= Cleantech Finland =

Finnish national project

Cleantech Finland is a Finnish national project, backed by the Government of Finland and created as part of Finland's National Action plan to develop the country's environmental business. The network aims to bring together expertise from Finland's clean technology industry and research and to support clean technology companies internationally. Cleantech Finland is owned by the Confederation of Finnish Industries (Finnish: Elinkeinoelämän keskusliitto or EK).

Cleantech Finland's concept is based on the Finland's "national action plan for environmental business", which has been developed by representatives of the Finnish Government, such as the Finnish Ministry of Trade and Industry (now the Ministry of Employment and the Economy), the Ministry of Environment, other research and innovation agencies, environmental organisations and universities in 2006. The ownership of Cleantech Finland was moved from SITRA to the Confederation of Finnish Industries in December 2008. Cleantech Finland's digital expert service Solved spun-off as an independent company in September 2013.

== Strategy ==

The Strategic Cleantech Programme of the Government of Prime Minister Jyrki Katainen was launched in 2012. The strategic goal of the programme is for Finland to be known as a global superpower of cleantech in 2020.

The numerical goals for the strategic cleantech programme by 2020 as defined in the strategy of May 2014 are:
▪ to raise cleantech companies' turnover to EUR 50 billion, of which exports account for over 75%
▪ to double the cleantech home market to about EUR 20 billion
▪ to raise the number of cleantech companies from 2000 to about 3000
▪ to create at least 40,000 jobs in clean technology in Finland.

== Management ==
Cleantech Finland is managed by Finpro (an association providing internationalization services for Finnish small and middle-sized enterprises), and through Finpro's global network, Cleantech Finland has offices in 40 countries.

Cleantech Finland seeks to provide a contact and cooperation platform for clean technology companies and organizations operating in following clean technology branches:

- Water
  - Efficient use of water
  - Purification
  - Waste water treatment
- Energy
  - CHP
  - Energy efficiency
  - Biomass & bioenergy
  - Renewable energy
  - Smart grid
- Waste
  - Industrial waste management
  - Logistics
  - Recycling
  - Waste-to-energy
- Built-environment
  - Air quality
  - Energy management systems
  - Low-energy housing
  - Smart mobility
  - Urban planning

== Purpose ==
The purpose of Cleantech Finland is to provide a global network of clean technology expertise.
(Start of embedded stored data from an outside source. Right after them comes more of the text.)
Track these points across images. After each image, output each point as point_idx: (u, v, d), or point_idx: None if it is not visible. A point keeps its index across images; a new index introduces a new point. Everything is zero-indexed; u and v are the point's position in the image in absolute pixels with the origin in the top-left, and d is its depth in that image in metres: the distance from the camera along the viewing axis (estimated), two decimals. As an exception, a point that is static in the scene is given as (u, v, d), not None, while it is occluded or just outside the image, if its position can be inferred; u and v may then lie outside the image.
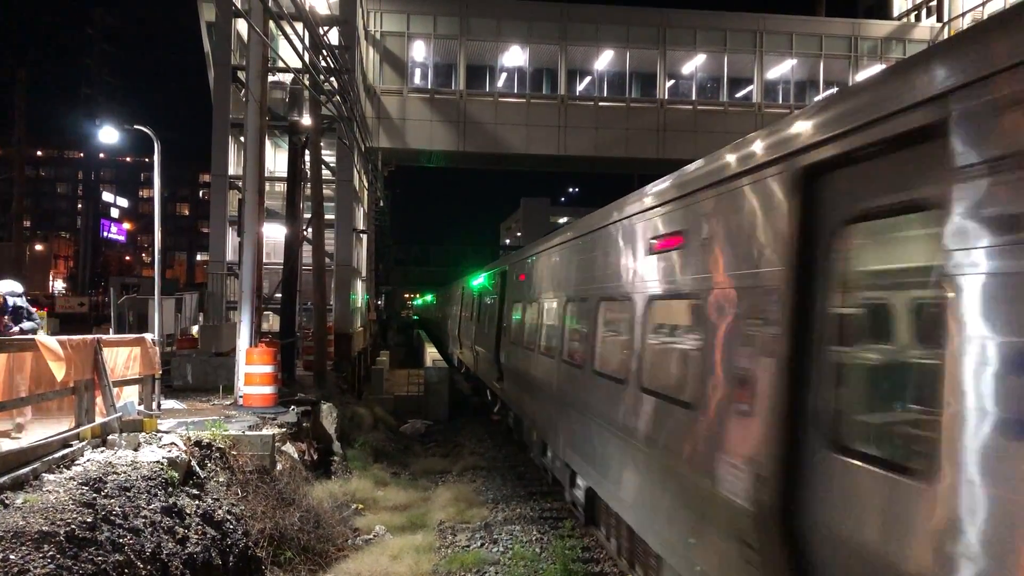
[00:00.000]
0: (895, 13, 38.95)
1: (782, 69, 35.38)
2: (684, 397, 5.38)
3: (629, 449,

In Finland alone, the highly diversified cleantech sector comprises approximately 2,000 enterprises.

Cleantech Finland serves as an umbrella corporation and coordinator in internationalization efforts, such as conferences and seminars. Additionally, it aims to build contacts between environmental technology companies and national – as well as international – stakeholders.

In order to support its member organizations in financing their environmental research projects, Cleatech Finland is co-operating closely with numerous government-backed innovations support and finance organizations, of which the Finnish Funding Agency for Technology and Innovation (Tekes) and Finnish Innovation Fund (SITRA) are the most notable.

== Background ==
=== Cleantech Industry ===
Cleantech is a concept, which comprises knowledge-based products and services that improve operational performance in terms of sustainable development by using limited or zero non-renewable resources and creating significantly less waste than conventional technologies. A driving force behind cleantech concept is the growing concern of corporations and consumers about climate change and environment, energy costs, as well as energy security.

Motored by political, environmental, and economic developments, the industry has globally attracted increasing amount of venture capital investments with strong exit potential and it has brought new technologies to the markets. International Energy Agency (IEA) calculates that the world will need to spend $46 trillion between now and 2050 to be sure half of all electricity comes from renewable sources. This includes improving energy efficiency.

=== Clean technologies in Finland ===
Finland's greenhouse gas emissions per capita and energy consumption per capita are both one of the highest in the world. This is particularly due to energy intensive industry (particularly paper and pulp industry), cold climate, and long distances. Finland has no natural oil and gas reserves, and also hydropower capacity is in comparison to neighboring Norway and Sweden. Energy efficiency and energy security issues combined with the Finns' economic dependency on clean nature have forced the Finns to seek for innovative energy and other green technology solutions.

Finland has been a leading innovator across multiple sectors. R&D investments amount to roughly 4 per cent of GDP, positioning Finland as having the third-highest R&D funding of any country in the world as a percentage of GDP. That funding is targeted at cutting edge opportunities, especially in power electronics, clean combustion technologies, and environmental monitoring and utilizing ICT in cleantech.

The total turnover of the Finnish cleantech industry was up to 25.8 billion euros (35.8 billion U.S. dollars) in 2013, after a 15 percent surge in 2012.